Second Stage Management - The Rubik's Cube of Business
Several months ago, I spent time with two puzzles that my kids found at their grandparents’ house – a “15 Puzzle” and a Rubik's Cube™. The 15 Puzzle is flat, with 15 numbered squares and a space for a missing square – the challenge is to get the numbers in order by moving the pieces into the “open” space and rearranging them one square at a time. The Rubik’s Cube was an original from the ‘80s, and still had scattered colors because it had never been solved.
These two puzzles symbolize for me the change that I see as I work with small businesses that are changing from Stage 1 to Stage 2. Stage 1 businesses are complicated; as we know most fail. But Stage 2 businesses add a whole new dimension to that complexity. As a result, what worked in Stage 1 often does not work in Stage 2 – what’s needed are new ways of thinking and new approaches.

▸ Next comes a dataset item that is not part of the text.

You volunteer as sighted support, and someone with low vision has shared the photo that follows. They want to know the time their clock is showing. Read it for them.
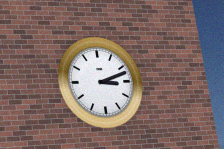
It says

What does that mean for Stage 2 leaders?
Framing the issue is important. I had never solved a Rubik’s Cube, so I found directions for how to do it. The first thing I noticed was that the way I had always thought about solving it (one side at a time) does not work. I had always framed the problem, and the solution, incorrectly, and so my attempts were doomed before they started. Many times I see second stage leaders mis-understanding the problem they have, framing it in a way that makes sense for a business’ Stage 1 but will not solve the problem in a business’ Second Stage.
It helps to know the formulas. When solving the Rubik’s Cube, there is a set of formulas that works. Over and over. And there are endless other approaches that do not work. If you don’t know the formulas, solving the Cube is really hard – doable, but only after a lot of trial and error. If you do know the formulas, it takes practice, but it’s not terribly difficult. In Stage 1 businesses, trial and error is a good way to manage a highly uncertain situation. With second stage management issues, though, once you have framed the issue appropriately, most issues have a formula for solving them – but many second stage leaders try to solve it with continued trial and error instead of getting the formula.
You need a systemic approach. With the two-dimensional “15 puzzle,” my 9-year-old son experimented his way to a solution without it taking too much time. (He now solves it regularly in less than 2 minutes.) With the Cube, he didn’t come close and still doesn’t. When I learned to solve it, I had to get comfortable that, if my overall approach was right, and I was following the formula, then there would be times when an individual move looked like it was making a mess, but it was really part of the solution. In the same way, the complexity of a Stage 2 business sometimes requires leaders to deconstruct what they have already built (something that is very hard for Stage 1 leaders to do) so that they can build a new way.